I'm preparing for the preliminary exam, and some practice problems are all of the same form. One problem is to prove that convergence of $\sum a_n$ where $a_n \geq 0$ implies convergence of $\sum \frac{\sqrt{a_n}}{n}$. I know how to prove that case using Cauchy-Schwarz (or AM-GM) as is discussed here. Now I have another problem:
- Suppose $a_n \geq 0$ and the series $\sum a_n$ converges. Prove the series $\sum \frac{\sqrt{a_n}}{n^{2/3}}$ also converges.
- Give an example of a divergent series $\sum a_n$ such that the series $\sum \frac{\sqrt{a_n}}{n^{2/3}}$ converges.
By Abel's test it's easy to see that, in general, convergence at $r$ implies convergence at any $r' > r$.
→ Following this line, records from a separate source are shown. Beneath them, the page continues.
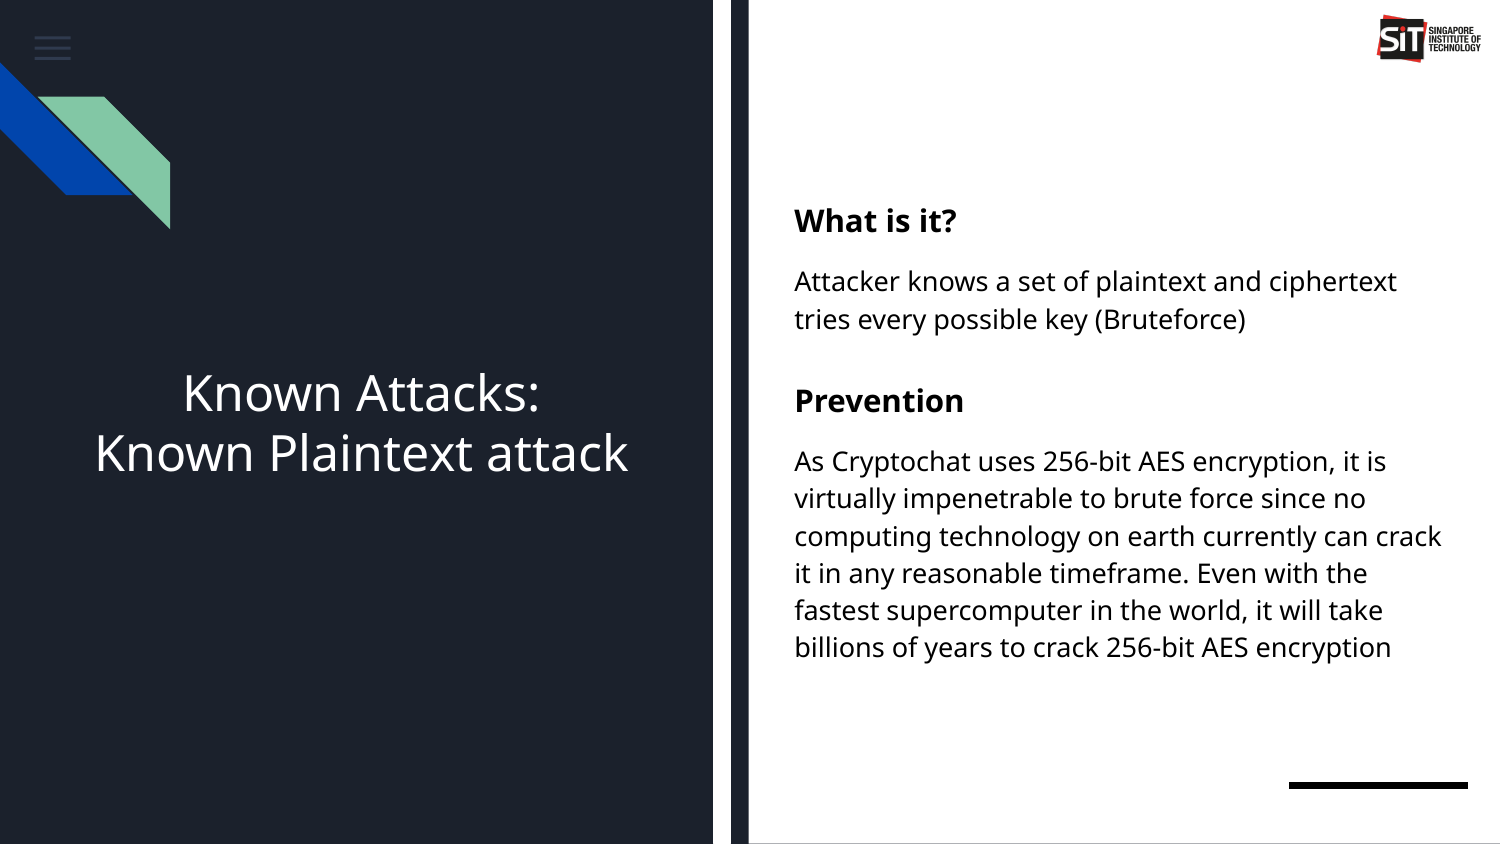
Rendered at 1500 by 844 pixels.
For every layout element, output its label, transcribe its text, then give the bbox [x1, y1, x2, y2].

text_box [1288, 780, 1469, 790]
picture [1360, 0, 1500, 79]
text_box What is it? Attacker knows a set of plaintext and ciphertext tries every possible key (Bruteforce) [779, 181, 1445, 342]
text_box [713, 0, 731, 844]
title Known Attacks: Known Plaintext attack [30, 284, 694, 560]
text_box Prevention As Cryptochat uses 256-bit AES encryption, it is virtually impenetrable to brute force since no computing technology on earth currently can crack it in any reasonable timeframe. Even with the fastest supercomputer in the world, it will take billions of years to crack 256-bit AES encryption [779, 360, 1470, 663]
I'm not sure how to go about it for $r = 2/3$. Maybe it follows from the case $r = 1$ but I don't see how.
Best Answer
Applying the Cauchy-Schwarz inequality
$$\left|\sum_{n=1}^N x_ny_n\right|\le \sqrt{\sum_{n=1}^N x_n^2\sum_{n=1}^N y_n^2}$$
to the case for which $x_n=\sqrt{a_n}$ and $y_n=\frac1{n^r}$, we find that
$$\sum_{n=1}^N \frac{\sqrt a_n}{n^r}\le \sqrt{\sum_{n=1}^N a_n \sum_{n=1}^N \frac1{n^{2r}}}\tag1$$
As $N\to \infty$, the first sum on the right-hand side of $(1)$ converges by assumption while the second converges whenever $r>1/2$. Inasmuch as $2/3>1/2$, the the series $\sum_{n=1}^\infty \frac{\sqrt a_n}{n^{2/3}}$ converges.
The condition that $\sum_{n=1}^\infty a_n$ converges is not a necessary one for the series $\sum_{n=1}^\infty \frac{\sqrt a_n}{n^r}$ to converge. For example, if $a_n=\frac1{n^p}$, $p<1$, then the series $\sum_{n=1}^\infty \frac{\sqrt a_n}{n^r}$ converges for $r>1-p/2$.